Much of this issue puts a spotlight on Myanmar (Burma), and we include an interview with Lucas Stewart, joint editor with Alfred Birnbaum of Hidden Words, Hidden Worlds, from which we include four stories. We also feature two stories from Korean rising star Kim Ae-ran, whose writing is the focus for our forthcoming essay competition in partnership with the Literature Translation Institiute of Korea. Finally, sample some of the issue’s poetry with John Mateer and Ellen Zhang, and there’s more in Preview.
Posted: November 24th, 2017 | No Comments »
Destination Chungking
Han Suyin

Camphor Press | November 2017 (February 1942) | 342 pages
click here to buy in paperback or e-format

Destination Chungking is the fictionalized autobiography of best-selling writer Han Suyin. It tells the love story of a young Chinese couple during the turmoil of the Second Sino-Japanese War. Childhood friends Han Suyin, a medical student, and Tang Pao, an officer in the Kuomintang Army, cross paths in England and fall in love. Returning to China to take part in the resistance, they marry in October 1938 in the city of Hankow on the eve of its capture by Japanese forces. Separated and reunited during an epic retreat across China to the wartime capital of Chungking (Chongqing) far up the Yangtze River, the couple will find their love and patriotism tested.
Written and published as the war still raged – and Chungking continued to be heavily bombed – the book is also a story of the idealistic couple’s love for China, a homage to the good humor and persistence of the Chinese people.

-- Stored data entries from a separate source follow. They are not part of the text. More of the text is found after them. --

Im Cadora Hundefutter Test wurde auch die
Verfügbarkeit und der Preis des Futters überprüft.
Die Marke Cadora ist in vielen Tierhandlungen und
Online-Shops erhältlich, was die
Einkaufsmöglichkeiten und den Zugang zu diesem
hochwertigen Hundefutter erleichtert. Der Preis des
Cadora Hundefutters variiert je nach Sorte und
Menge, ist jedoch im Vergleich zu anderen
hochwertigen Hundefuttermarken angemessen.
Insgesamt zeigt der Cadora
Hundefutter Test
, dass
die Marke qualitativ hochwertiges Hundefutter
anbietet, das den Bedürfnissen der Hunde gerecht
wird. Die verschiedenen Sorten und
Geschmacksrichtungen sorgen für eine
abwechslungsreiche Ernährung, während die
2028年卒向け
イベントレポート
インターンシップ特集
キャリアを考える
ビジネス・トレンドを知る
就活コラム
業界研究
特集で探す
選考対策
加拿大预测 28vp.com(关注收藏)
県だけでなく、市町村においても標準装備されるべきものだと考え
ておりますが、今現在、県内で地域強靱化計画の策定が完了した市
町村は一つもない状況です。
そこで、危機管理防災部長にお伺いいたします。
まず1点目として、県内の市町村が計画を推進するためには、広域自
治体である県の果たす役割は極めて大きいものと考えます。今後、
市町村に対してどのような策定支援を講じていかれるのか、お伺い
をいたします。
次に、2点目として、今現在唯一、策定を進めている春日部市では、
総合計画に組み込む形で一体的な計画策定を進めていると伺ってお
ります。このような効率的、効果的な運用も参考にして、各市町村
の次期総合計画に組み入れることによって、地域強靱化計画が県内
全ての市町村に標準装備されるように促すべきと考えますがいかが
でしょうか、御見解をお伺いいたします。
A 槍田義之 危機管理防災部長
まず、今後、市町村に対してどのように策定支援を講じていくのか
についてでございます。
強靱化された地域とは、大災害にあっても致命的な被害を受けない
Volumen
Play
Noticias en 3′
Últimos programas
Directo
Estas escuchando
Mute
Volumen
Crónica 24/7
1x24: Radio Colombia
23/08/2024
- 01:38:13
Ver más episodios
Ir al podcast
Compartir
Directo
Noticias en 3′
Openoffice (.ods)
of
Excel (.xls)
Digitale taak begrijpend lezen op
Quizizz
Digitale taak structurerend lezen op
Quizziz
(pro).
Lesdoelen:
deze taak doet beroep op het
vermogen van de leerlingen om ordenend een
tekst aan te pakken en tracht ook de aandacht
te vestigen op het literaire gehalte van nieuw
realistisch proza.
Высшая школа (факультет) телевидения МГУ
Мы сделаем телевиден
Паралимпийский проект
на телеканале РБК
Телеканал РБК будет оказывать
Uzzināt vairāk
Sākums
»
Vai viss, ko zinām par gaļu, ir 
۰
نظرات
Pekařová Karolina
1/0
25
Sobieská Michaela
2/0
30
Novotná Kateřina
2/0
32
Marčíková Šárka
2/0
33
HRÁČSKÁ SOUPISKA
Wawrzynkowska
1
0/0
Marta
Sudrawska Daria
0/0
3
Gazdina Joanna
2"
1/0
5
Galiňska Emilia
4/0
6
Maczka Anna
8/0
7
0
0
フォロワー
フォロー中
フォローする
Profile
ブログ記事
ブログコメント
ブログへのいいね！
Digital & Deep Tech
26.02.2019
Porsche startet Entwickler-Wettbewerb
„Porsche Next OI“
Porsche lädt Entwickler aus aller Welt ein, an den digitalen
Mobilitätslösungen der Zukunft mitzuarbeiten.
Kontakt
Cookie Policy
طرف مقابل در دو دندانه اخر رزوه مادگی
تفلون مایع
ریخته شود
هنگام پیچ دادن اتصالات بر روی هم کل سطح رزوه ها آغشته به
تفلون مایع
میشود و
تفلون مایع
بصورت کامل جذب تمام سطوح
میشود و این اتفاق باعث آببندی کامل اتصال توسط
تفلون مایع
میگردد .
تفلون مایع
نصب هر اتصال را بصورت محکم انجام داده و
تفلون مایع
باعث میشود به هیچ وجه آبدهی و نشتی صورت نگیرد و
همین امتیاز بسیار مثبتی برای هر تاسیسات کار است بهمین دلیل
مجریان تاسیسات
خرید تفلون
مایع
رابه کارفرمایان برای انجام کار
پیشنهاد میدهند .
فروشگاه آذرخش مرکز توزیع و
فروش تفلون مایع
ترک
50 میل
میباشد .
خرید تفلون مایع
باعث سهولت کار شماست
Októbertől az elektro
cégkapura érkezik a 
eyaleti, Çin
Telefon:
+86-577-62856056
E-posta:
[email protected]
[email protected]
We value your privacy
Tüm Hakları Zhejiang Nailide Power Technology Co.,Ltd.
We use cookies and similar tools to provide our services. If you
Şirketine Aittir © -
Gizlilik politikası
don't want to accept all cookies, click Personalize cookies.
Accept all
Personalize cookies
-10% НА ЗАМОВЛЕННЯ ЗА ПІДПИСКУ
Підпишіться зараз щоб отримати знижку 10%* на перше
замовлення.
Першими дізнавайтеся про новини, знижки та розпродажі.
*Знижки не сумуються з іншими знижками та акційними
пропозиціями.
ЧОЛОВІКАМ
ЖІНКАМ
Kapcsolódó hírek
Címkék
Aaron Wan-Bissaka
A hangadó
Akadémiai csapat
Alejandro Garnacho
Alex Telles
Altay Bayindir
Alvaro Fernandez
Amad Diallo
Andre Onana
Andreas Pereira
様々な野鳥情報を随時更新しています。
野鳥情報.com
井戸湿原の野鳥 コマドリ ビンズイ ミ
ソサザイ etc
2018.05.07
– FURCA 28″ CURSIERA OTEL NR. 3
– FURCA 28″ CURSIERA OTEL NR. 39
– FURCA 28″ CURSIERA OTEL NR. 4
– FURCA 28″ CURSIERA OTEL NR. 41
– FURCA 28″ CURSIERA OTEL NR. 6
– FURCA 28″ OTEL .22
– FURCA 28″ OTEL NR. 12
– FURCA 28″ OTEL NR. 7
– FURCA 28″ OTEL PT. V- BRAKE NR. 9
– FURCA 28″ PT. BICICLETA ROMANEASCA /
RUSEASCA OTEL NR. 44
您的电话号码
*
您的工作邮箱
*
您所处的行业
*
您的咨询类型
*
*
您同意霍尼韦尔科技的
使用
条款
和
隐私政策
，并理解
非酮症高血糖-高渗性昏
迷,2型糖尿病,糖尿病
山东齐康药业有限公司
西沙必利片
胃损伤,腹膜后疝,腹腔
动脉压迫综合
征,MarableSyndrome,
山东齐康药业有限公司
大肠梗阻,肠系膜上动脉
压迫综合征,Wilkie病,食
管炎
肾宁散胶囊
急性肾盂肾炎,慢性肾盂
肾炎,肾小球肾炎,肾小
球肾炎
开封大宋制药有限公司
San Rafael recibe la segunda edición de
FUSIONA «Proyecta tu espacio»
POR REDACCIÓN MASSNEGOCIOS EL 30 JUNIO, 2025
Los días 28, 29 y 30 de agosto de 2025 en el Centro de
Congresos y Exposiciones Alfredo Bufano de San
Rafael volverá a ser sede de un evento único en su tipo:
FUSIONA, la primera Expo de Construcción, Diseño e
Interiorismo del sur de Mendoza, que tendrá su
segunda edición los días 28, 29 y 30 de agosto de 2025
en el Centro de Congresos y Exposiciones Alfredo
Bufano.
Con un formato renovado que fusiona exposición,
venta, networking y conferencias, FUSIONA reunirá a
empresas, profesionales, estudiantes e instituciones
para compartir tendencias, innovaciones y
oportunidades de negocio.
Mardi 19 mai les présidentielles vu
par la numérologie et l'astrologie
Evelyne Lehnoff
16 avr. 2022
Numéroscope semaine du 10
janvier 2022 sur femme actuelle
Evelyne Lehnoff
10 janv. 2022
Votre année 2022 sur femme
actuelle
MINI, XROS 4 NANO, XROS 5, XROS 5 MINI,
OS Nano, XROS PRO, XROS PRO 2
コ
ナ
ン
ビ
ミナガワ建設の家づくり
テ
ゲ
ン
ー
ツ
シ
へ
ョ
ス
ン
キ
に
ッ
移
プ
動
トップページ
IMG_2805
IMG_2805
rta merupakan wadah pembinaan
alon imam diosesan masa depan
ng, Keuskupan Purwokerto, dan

Destination Chungking is a stunning debut from a young woman writing in her third language. Han Suyin (1916-2012), born Rosalie Matilda Kuanghu Chou, was a Chinese-Flemish novelist and historian who explored the contact and conflict between East and West in her fiction, a reflection of her own mixed heritage. Her most famous work is A Many-Splendoured Thing, a bestseller when it was released in 1952 (though some critics such as Kirkus Reviews considered it inferior to Destination Chungking), and which was later made into the film Love Is a Many-Splendored Thing (1956).